CD: And Sally-Anne, Kate’s words which she left and which she sent to The Irish Times and she sent to Peter Murtagh. Those words, to me, are somebody who is pouring their heart out onto a page and anyone who read this, and so many people have read this, and the reason they have passed it around is because she is pouring her heart out onto a page about all of this.

SAF: That’s right. That’s right, she actually was. And those were what serve to be her final words.
They were very important and they were heartbreaking to read. If people out there, your listeners, think it was hard for them, just imagine what it was like for our family. We were completely blindsided by this tragedy, and I don’t think we’ll ever be able to get over it.

CD: And I know everyone is analysing what those words meant. To me, I see positivity and I see someone who is working their way through this. Was that the impression you had of Kate?

SAF: Yes, it was Chris.

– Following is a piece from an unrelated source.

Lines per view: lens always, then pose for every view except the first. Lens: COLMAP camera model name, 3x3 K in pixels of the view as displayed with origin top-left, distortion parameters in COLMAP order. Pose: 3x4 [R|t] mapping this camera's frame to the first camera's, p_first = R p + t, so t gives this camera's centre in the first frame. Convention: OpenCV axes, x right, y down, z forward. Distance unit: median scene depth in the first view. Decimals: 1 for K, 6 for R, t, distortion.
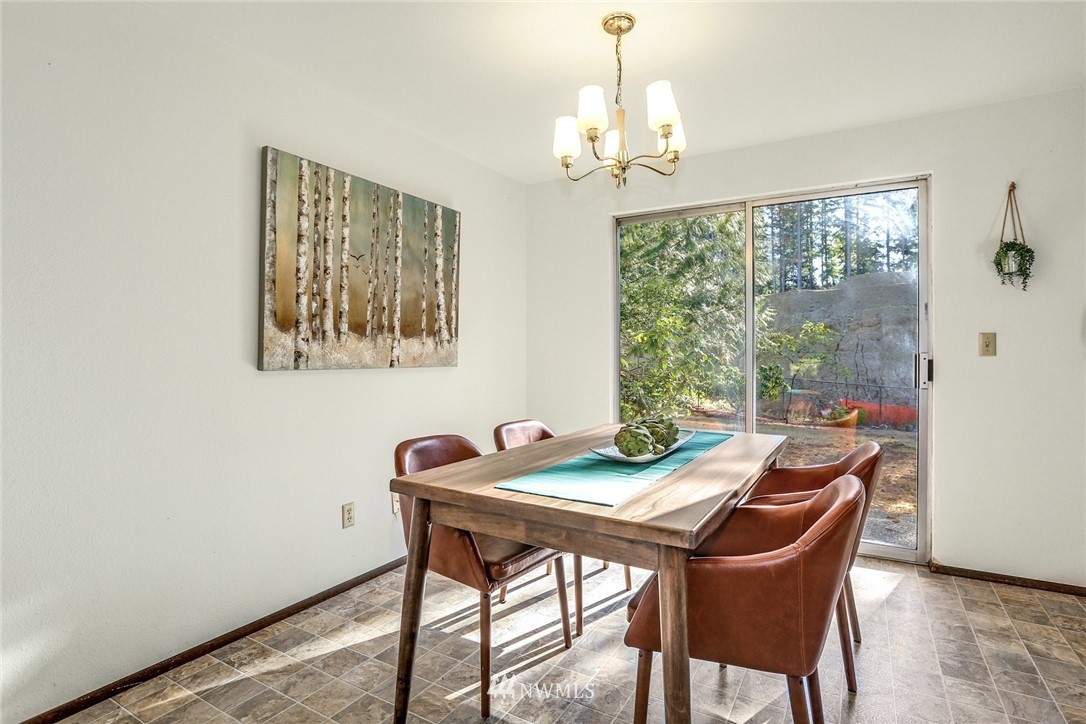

I spoke to her on the day of the night that she died. We’re not sure exactly of the time. Her brother also spoke to her. She spoke to Peter Murtagh as you know. And to everyone, and including the person for whom she was working, no-one had picked up any signs that she had a plan, and that is the God honest truth. If we had picked it up we certainly would have taken action. We had no idea.

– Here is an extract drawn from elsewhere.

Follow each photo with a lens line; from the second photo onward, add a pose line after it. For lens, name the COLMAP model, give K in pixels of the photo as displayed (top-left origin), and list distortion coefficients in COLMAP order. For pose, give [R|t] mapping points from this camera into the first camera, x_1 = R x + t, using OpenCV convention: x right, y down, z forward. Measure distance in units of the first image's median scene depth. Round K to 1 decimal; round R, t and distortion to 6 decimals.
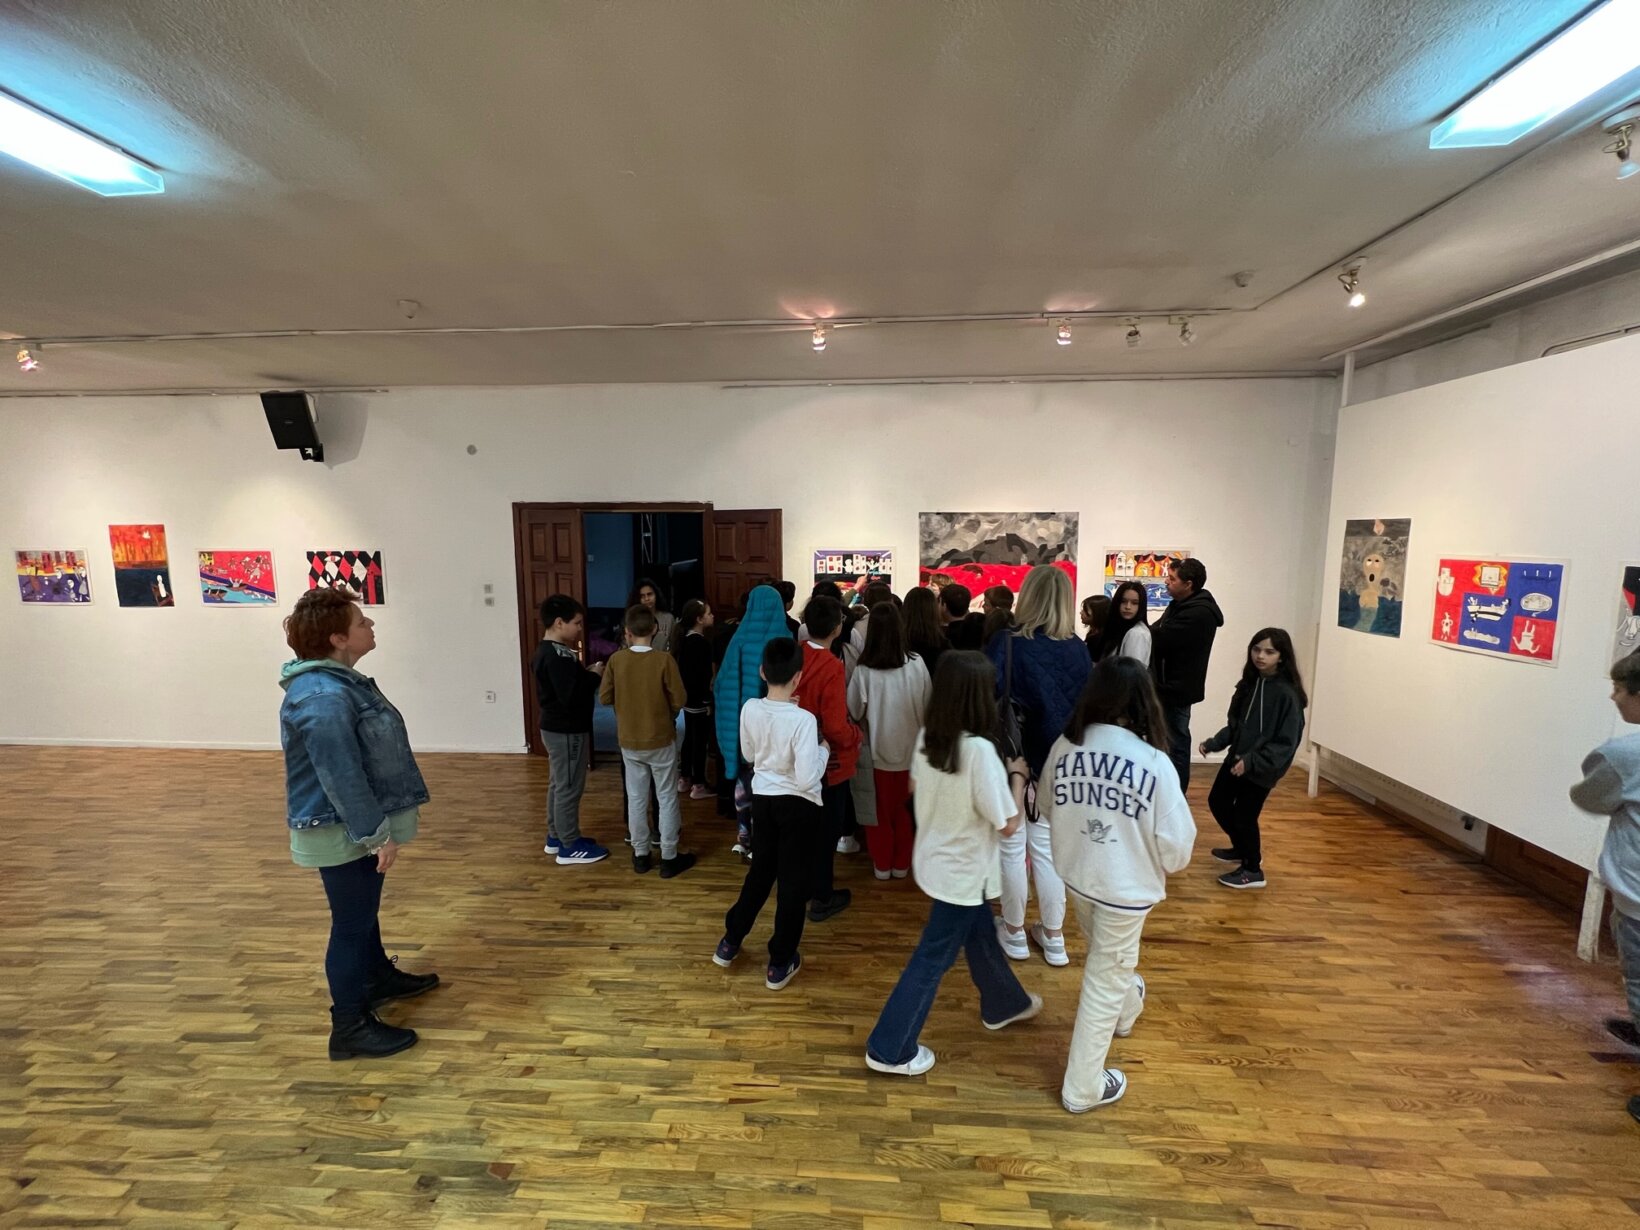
lens RADIAL K [[655.9, 0, 813.6], [0, 655.9, 610.9], [0, 0, 1]] dist [0.002311, 0.000112]
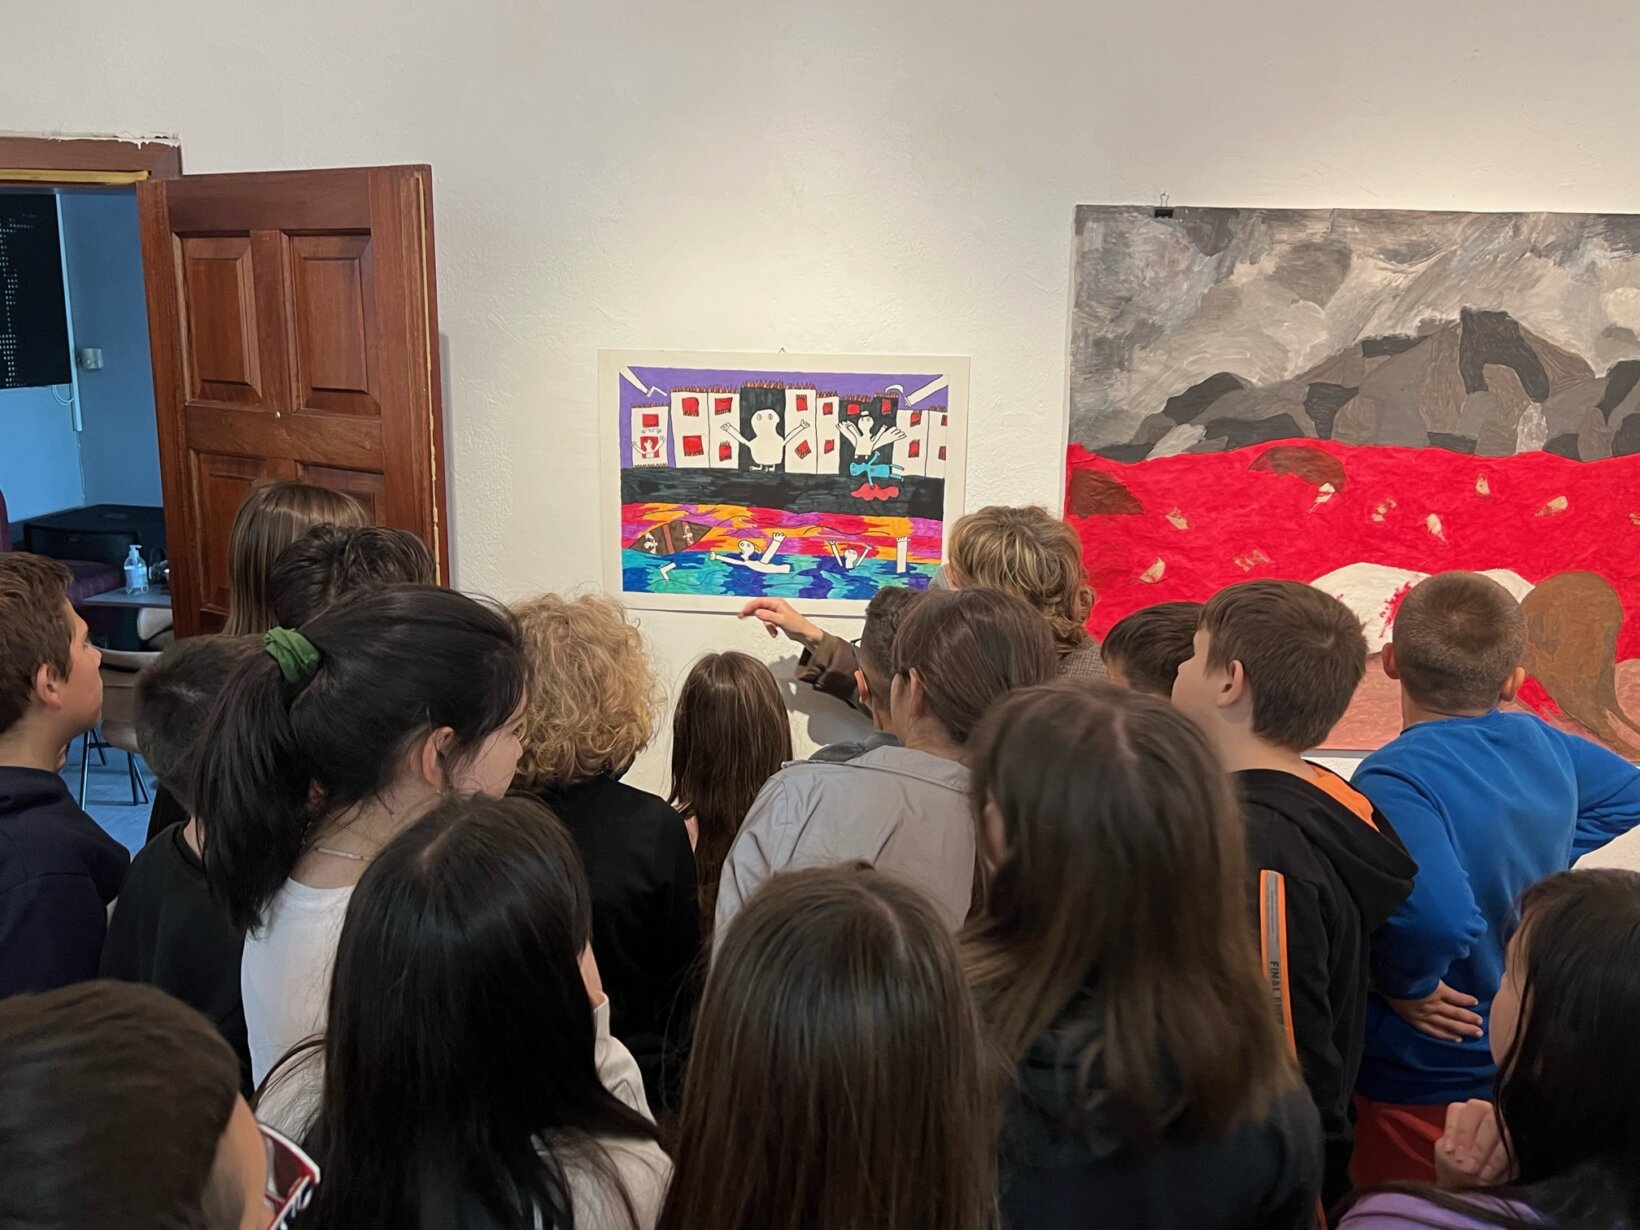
lens RADIAL K [[1391.8, 0, 826.2], [0, 1391.8, 620.0], [0, 0, 1]] dist [0.043592, 0.000896]
pose [[0.998665, 0.030825, -0.041441, 0.098334], [-0.027245, 0.996064, 0.084350, -0.046467], [0.043878, -0.083108, 0.995574, 0.500269]]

CD: And just finally Sally-Anne, yourself and your husband and Kate’s brother who you’ve spoken about a couple of times in this interview. You are aware of how far and wide Kate’s words have been passed and how far and wide this story has reached. And it’s in a week where it’s very relevant and people are thinking and talking about suicide. What do you hope comes of all of this? What do you hope the legacy of this letter is?

SAF: Let’s try to erase the stigma that surrounds suicide and depression in general. Let’s treat it as what it is and that is a physical ailment. And try to be supportive of people. Be kind to each other and be kind to the people that you love. Be there for them, and if you’re in a workplace, support them through it so that they will have someone to go to if they need help and a tragedy like this can be avoided.
If people were talking about the subject more which is what we would like to do - bring it to the forefront, then I think that this would not be so pervasive. It happens in my own country and it happens here and on the very day that Kate died, there was also another boy in our town who also committed suicide and it has completely galvanised this community and really got people talking about the issue which is what we would like to be Kate’s legacy. That’s something that is very important to us because we don’t want her to have died in vain.
So if we can bring a positive out of this very negative situation, then that’s something.

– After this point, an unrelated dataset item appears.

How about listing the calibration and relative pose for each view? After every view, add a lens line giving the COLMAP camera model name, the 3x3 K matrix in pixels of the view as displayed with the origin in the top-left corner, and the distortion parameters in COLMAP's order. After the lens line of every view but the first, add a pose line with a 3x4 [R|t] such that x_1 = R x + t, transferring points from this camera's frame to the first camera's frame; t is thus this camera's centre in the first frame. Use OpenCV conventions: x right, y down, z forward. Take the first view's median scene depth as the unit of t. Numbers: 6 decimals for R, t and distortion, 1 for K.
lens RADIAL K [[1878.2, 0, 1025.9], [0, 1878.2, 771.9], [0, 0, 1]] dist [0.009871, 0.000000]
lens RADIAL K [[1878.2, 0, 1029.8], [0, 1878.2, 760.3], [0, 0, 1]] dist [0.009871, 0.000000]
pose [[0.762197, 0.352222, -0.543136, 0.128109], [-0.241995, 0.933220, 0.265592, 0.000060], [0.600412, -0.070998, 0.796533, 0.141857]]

CD: That was Sally-Anne Fitzgerald speaking to me from her home last night. Sally-Anne and her husband Tom, and the West Cork School of Voice have organised a concert in Kate Fitzgerald’s honour at The Eccles Hotel in Glengarriff on December 9th and 10th and all proceeds of that concert will go to Plan Ireland (www.plan.ie), which was Kate’s favourite charity. And if some of the issues in that affect you and if the issues of suicide affect you, the number of the Samaritans is 1850 60 90 90.